Diga se cada afirmação concorda com o texto sobre as capas da Vogue Portugal, respondendo sim ou não e citando tal e qual as palavras do texto que decidem: 1. A edição chega às bancas no dia 10. 2. A modelo Simona Kirchnerova aparece sozinha na banheira. 3. A revista propõe três capas aos leitores.

**Texto de estudo:**
------------------------------------

A Vogue Portugal propõe quatro capas aos leitores e a edição, que vai para as bancas no próximo dia 10, desta vez é dedicada à loucura, a vários tipos de loucura. Madness é a palavra comum às quatro versões, mas é uma delas que está a suscitar críticas nas redes sociais, aquela em que a modelo Simona Kirchnerova está dentro de uma banheira, ladeada por duas enfermeiras que lhe dão banho. A capa representará a saúde mental, mas este é um tema que não deve ser tratado com leveza, dizem as vozes mais críticas, citadas pelo Guardian. Ao PÚBLICO, a directora da edição portuguesa da revista internacional, Sofia Lucas, reage: “Estão a julgar o livro pela capa.”

------------------------------------

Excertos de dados
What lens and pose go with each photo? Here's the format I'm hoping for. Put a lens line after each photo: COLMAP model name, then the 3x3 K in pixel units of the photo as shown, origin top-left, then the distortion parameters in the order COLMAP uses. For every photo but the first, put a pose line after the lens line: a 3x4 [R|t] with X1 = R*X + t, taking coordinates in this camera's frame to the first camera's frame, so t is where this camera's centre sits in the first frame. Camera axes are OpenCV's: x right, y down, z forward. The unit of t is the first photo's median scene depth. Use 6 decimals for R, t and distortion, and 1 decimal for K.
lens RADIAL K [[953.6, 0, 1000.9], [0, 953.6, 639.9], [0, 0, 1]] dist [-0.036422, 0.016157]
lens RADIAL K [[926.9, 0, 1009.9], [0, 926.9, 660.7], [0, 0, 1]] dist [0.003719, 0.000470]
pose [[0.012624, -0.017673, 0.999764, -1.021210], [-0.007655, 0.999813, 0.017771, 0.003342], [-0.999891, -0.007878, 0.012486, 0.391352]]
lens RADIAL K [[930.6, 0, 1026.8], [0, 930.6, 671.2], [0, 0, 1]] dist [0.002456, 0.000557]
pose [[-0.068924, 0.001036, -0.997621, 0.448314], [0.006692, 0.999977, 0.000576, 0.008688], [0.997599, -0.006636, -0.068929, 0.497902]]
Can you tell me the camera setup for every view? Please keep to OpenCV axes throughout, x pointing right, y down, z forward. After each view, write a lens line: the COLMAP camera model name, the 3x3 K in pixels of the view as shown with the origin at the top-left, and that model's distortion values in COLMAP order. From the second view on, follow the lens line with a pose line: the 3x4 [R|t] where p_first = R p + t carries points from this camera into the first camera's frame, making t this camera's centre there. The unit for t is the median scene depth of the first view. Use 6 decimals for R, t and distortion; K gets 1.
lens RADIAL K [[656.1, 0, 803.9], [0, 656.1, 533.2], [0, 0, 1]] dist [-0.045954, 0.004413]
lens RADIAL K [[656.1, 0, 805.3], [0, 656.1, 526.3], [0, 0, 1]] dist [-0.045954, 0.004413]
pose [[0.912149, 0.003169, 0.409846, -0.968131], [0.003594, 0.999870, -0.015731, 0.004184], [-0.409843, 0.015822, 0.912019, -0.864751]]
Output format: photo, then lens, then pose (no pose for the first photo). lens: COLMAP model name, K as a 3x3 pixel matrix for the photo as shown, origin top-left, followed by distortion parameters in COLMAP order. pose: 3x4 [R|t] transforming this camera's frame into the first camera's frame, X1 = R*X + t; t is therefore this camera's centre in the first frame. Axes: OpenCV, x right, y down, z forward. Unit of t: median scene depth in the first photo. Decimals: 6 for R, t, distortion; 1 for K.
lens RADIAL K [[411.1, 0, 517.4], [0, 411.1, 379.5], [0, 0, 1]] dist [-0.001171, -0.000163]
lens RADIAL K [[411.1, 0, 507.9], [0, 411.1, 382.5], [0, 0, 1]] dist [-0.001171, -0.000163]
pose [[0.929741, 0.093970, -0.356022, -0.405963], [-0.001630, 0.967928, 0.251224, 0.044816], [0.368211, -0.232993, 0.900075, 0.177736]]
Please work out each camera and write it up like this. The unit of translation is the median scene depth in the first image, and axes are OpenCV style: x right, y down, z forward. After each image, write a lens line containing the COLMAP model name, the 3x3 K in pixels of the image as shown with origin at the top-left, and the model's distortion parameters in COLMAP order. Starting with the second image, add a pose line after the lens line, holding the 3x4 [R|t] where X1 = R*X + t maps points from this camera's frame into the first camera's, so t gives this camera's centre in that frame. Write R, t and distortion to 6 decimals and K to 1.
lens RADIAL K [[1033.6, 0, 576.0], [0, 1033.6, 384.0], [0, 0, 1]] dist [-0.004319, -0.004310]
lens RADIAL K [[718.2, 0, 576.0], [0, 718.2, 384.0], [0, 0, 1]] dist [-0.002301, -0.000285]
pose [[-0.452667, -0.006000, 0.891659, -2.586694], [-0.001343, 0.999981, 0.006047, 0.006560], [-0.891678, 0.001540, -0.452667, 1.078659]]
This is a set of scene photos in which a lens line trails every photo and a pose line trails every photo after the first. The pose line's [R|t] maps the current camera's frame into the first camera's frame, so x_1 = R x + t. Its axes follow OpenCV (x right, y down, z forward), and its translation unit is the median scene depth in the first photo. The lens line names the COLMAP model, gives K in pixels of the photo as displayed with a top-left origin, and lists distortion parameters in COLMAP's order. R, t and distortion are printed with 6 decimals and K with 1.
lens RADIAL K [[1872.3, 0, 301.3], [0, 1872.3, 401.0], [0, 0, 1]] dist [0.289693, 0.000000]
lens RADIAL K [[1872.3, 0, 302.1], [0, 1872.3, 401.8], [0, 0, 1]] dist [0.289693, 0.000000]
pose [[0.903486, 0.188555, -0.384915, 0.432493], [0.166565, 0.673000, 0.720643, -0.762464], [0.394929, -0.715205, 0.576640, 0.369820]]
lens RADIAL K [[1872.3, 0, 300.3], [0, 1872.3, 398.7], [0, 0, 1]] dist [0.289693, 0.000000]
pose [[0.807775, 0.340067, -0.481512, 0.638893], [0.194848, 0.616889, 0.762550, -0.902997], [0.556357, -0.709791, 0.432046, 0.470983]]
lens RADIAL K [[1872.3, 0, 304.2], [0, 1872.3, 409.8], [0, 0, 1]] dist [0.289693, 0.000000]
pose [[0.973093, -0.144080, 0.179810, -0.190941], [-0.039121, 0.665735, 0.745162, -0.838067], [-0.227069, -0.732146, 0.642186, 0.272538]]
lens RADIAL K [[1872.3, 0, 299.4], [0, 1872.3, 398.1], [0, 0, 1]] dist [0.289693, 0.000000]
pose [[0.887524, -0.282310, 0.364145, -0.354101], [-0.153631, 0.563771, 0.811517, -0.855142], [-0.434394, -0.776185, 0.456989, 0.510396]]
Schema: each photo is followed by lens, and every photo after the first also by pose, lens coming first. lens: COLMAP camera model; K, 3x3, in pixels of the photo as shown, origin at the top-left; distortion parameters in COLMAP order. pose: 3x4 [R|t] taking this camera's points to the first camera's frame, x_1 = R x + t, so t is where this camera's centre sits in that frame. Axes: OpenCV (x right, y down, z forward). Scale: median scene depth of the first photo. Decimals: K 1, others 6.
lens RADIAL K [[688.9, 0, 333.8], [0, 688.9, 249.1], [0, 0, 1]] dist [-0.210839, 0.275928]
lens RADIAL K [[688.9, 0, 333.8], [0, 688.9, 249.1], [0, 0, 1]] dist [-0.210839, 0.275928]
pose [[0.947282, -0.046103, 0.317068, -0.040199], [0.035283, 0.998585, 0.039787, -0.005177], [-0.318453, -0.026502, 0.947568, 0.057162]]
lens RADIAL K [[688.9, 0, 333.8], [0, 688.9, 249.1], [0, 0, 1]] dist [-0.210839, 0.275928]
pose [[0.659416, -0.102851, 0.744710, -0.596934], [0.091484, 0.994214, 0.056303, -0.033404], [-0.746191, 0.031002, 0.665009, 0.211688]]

------------------------------------

**Resposta abaixo:**
1. Sim: "que vai para as bancas no próximo dia 10"
2. Não: "ladeada por duas enfermeiras que lhe dão banho"
3. Não: "propõe quatro capas aos leitores"